» **Action item**
Can you reproduce every line of the listing below verbatim, leaving out the pictures?

(Saved entries)
--------
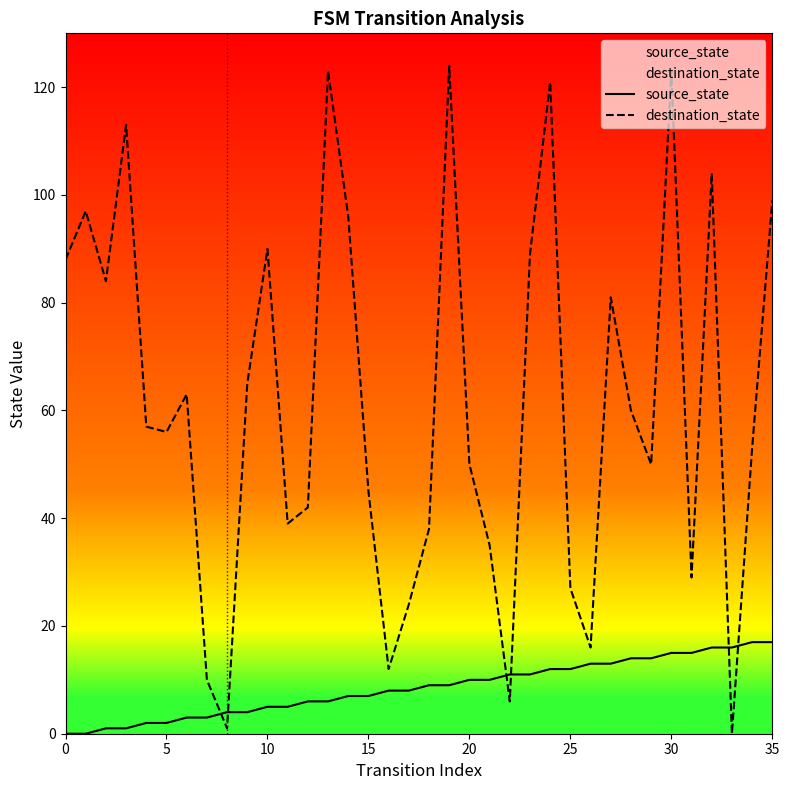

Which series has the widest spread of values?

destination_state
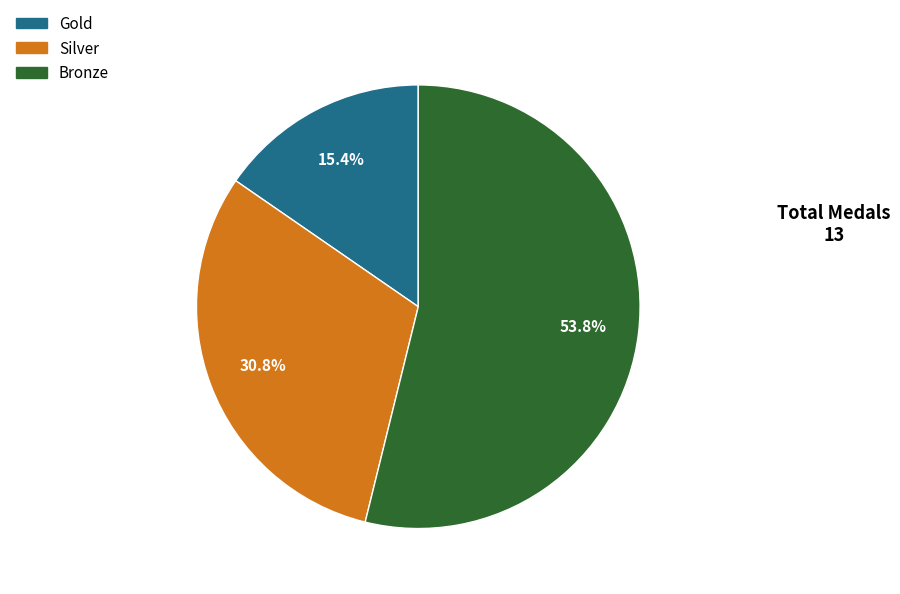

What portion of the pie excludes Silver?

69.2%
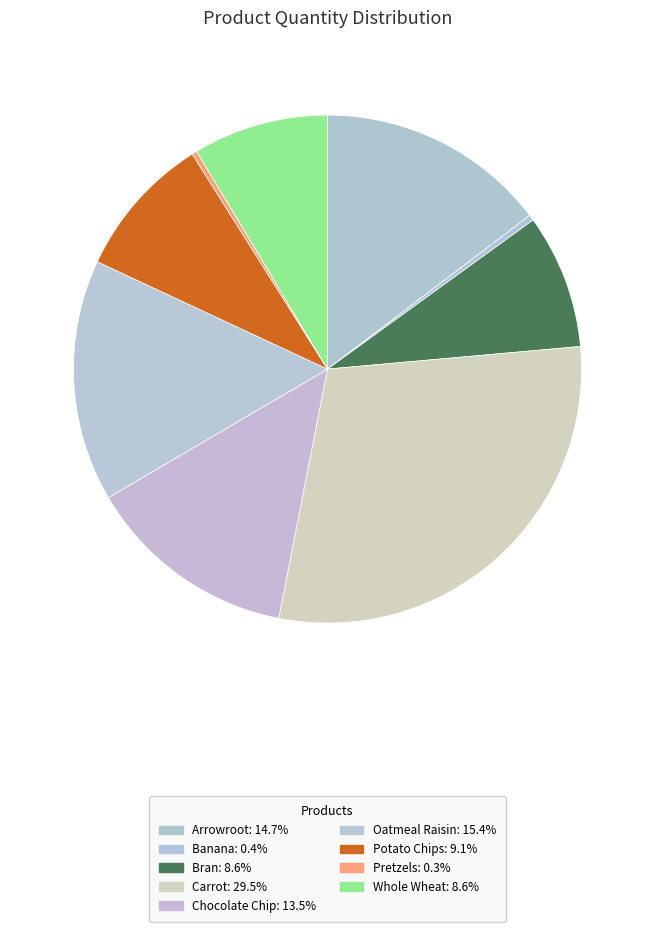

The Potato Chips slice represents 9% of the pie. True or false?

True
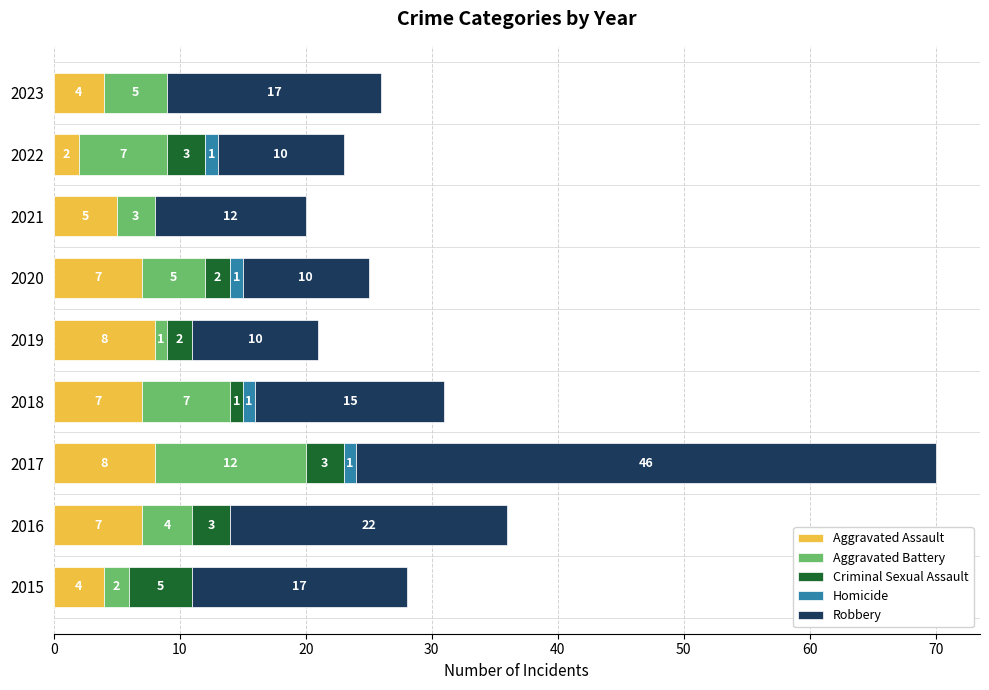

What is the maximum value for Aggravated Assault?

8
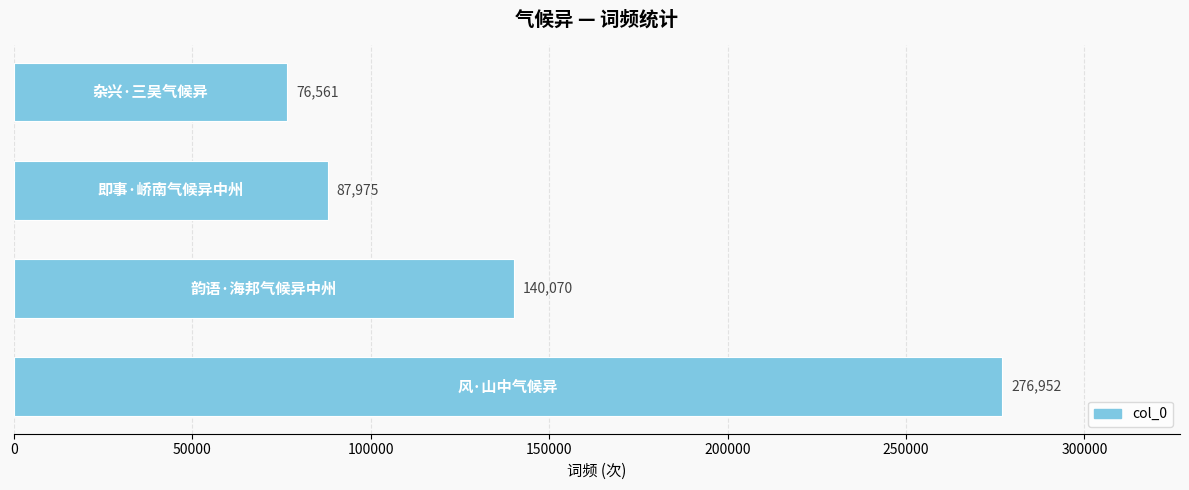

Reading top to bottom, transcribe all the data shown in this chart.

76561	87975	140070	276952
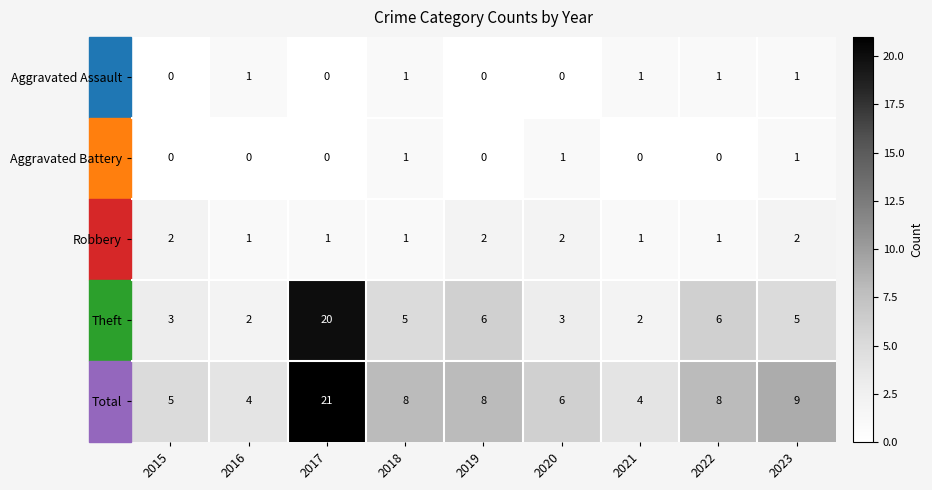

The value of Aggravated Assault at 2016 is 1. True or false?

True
--------
» **Response for this exercise**
Which series has the widest spread of values?

destination_state

What portion of the pie excludes Silver?

69.2%

The Potato Chips slice represents 9% of the pie. True or false?

True

What is the maximum value for Aggravated Assault?

8

Reading top to bottom, transcribe all the data shown in this chart.

76561	87975	140070	276952

The value of Aggravated Assault at 2016 is 1. True or false?

True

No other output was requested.